Dr. John studies metabolism in the setting of pediatric infections, in order to identify new anti-infective drug targets, understand drug resistance, and develop new diagnostics.

Dr. Falk is a Clinical Geneticist who serves as executive director of the Mitochondrial Medicine Frontier Program. Her translational research lab investigates the causes and global metabolic consequences of mitochondrial disease, as well as targeted therapies, in C. elegans, zebrafish, mouse, and human tissue models of genetic-based respiratory chain dysfunction.

Dr. Bailis aims to understand how metabolism underlies immunology and disease, by controlling the biochemistry of cells and tissues. His lab does so using in vitro and in vivo CRISPR engineering of primary human and mouse immune cells, with the goal of developing diet and metabolite based therapies.

Dr. Edmondson is an attending physician with the Metabolic Disease Program and the Division of Human Genetics at CHOP, and an assistant professor of Pediatrics in the Perelman School of Medicine at the University of Pennsylvania. His research focuses on the study of glycosylation in the brain.

Dr. Nissim is a biochemist and a pioneer in the application of stable isotopes, mass spectrometry, and nuclear magnetic resonance to study metabolome and fluxome and their coupling to genome in normal and disease states. His long-standing interest focuses on understanding the cause, mechanisms, and outcome of metabolic disorders.

Dr. Denburg addresses fundamental limitations in understanding of skeletal morbidity in patients with chronic kidney disease, glomerular disease, and urinary stone disease, and develops resources to conduct observational research and trials to optimize health outcomes in these high risk populations.

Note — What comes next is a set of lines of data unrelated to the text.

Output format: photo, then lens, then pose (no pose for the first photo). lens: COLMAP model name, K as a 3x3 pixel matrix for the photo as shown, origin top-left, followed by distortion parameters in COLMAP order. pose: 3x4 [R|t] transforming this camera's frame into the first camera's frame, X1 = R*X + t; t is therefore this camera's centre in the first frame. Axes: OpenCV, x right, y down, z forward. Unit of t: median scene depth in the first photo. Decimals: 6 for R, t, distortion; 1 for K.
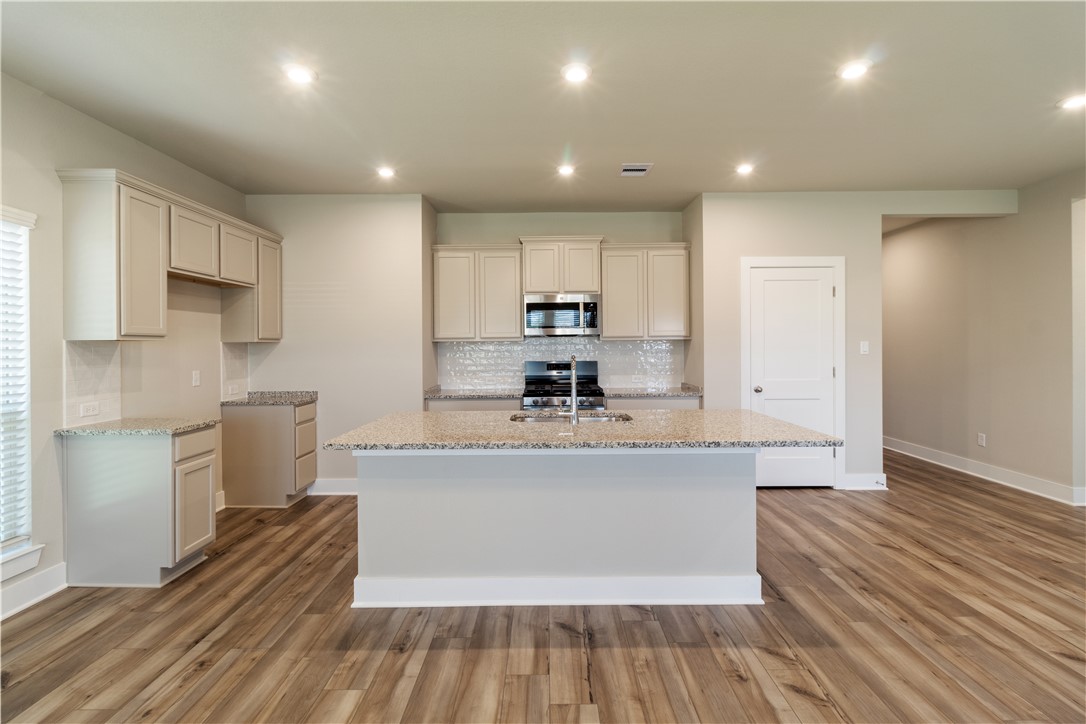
lens RADIAL K [[500.8, 0, 544.7], [0, 500.8, 348.1], [0, 0, 1]] dist [0.000811, -0.000616]
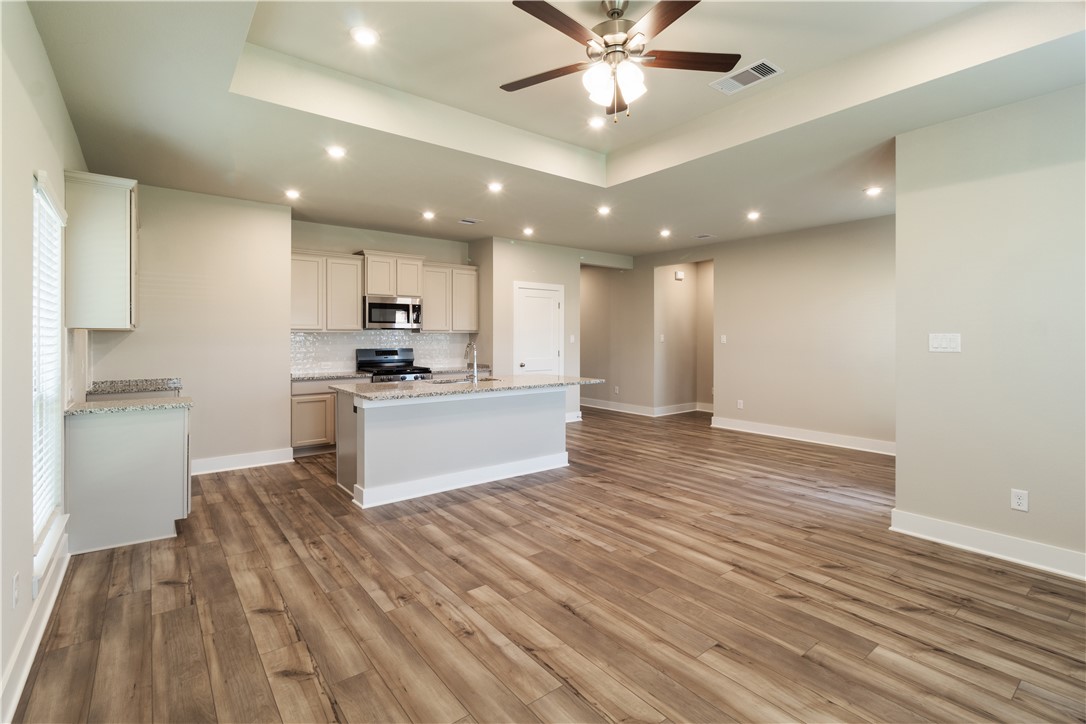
lens RADIAL K [[500.8, 0, 544.6], [0, 500.8, 342.3], [0, 0, 1]] dist [0.000811, -0.000616]
pose [[0.786835, 0.000577, 0.617164, -0.720949], [-0.003415, 0.999988, 0.003419, 0.006815], [-0.617154, -0.004798, 0.786827, -0.427441]]
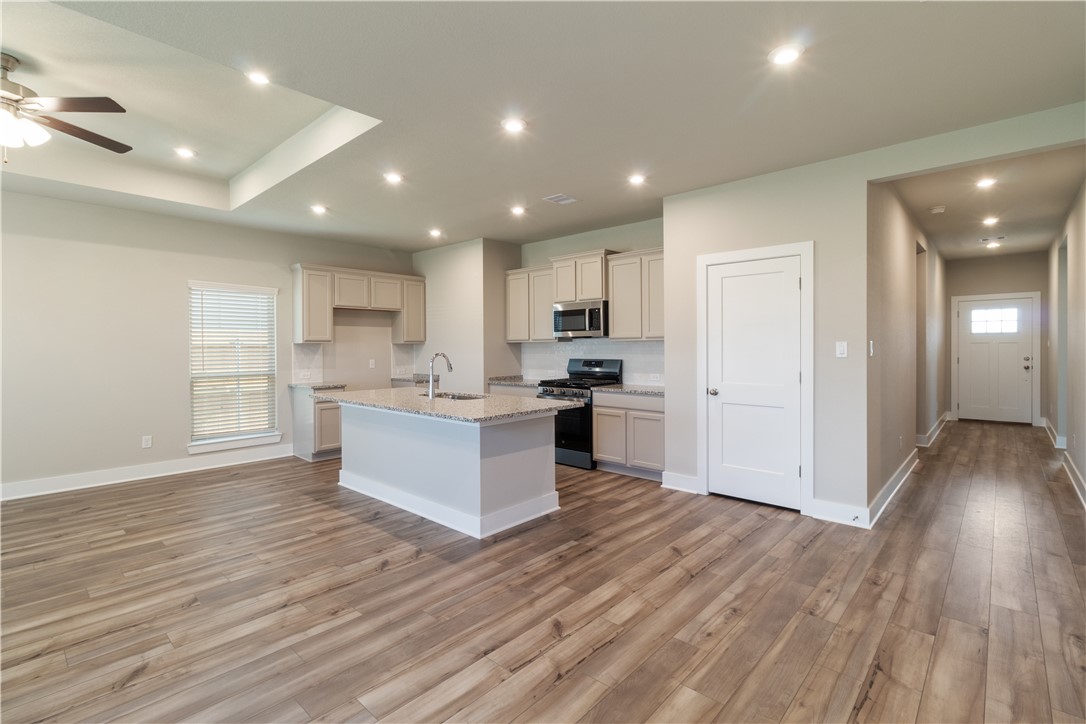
lens RADIAL K [[500.8, 0, 544.8], [0, 500.8, 353.5], [0, 0, 1]] dist [0.000811, -0.000616]
pose [[0.741315, 0.013108, -0.671030, 1.189442], [-0.003342, 0.999869, 0.015839, -0.008292], [0.671149, -0.009499, 0.741261, 0.100435]]
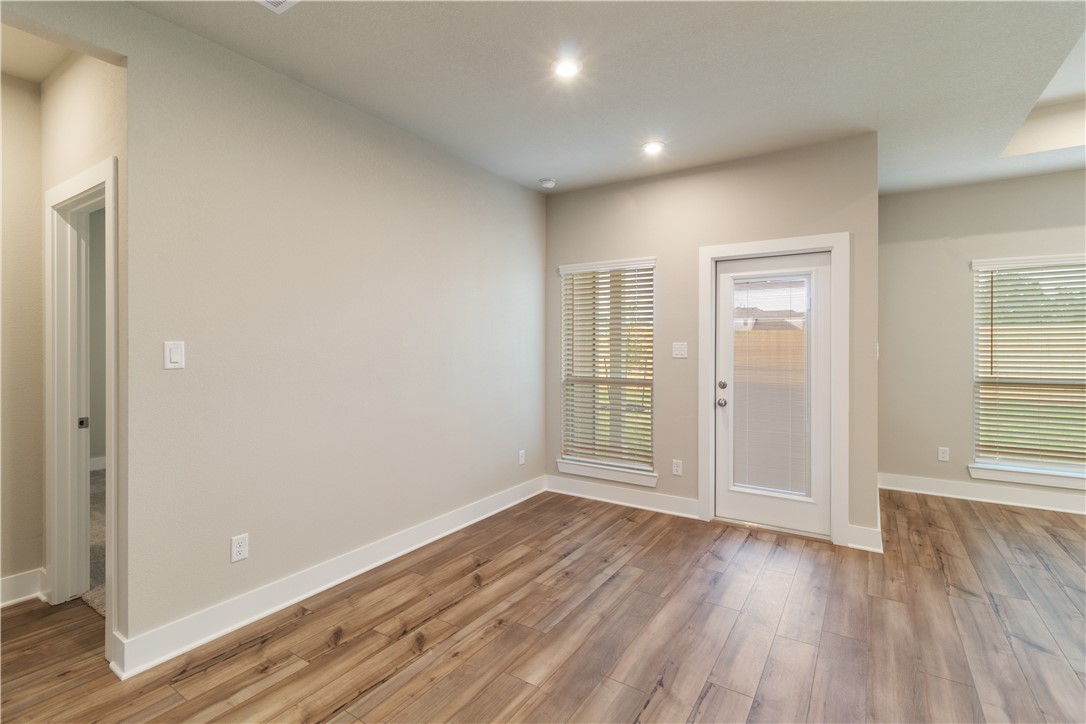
lens RADIAL K [[500.8, 0, 546.9], [0, 500.8, 344.3], [0, 0, 1]] dist [0.000811, -0.000616]
pose [[-0.839207, 0.012201, 0.543676, 0.557130], [0.009777, 0.999925, -0.007349, -0.006010], [-0.543725, -0.000852, -0.839263, 1.179742]]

Dr. Calabria is interested in the clinical evaluation of children at risk for bone disease. He has particular interest in metabolic bone disease/osteopenia of prematurity in at-risk neonates/infants.

Dr. Berger's research focus involves the development of pediatric heart failure and underlying metabolic drivers. He studies how improving metabolic dysregulation may also benefit cardiac dysfunction.

Dr. Kelly’s research career began with deciphering the genetic basis of inborn errors in metabolism in children, followed by a series of breakthrough discoveries relevant to the diagnosis and treatment of common forms of heart failure in the general population.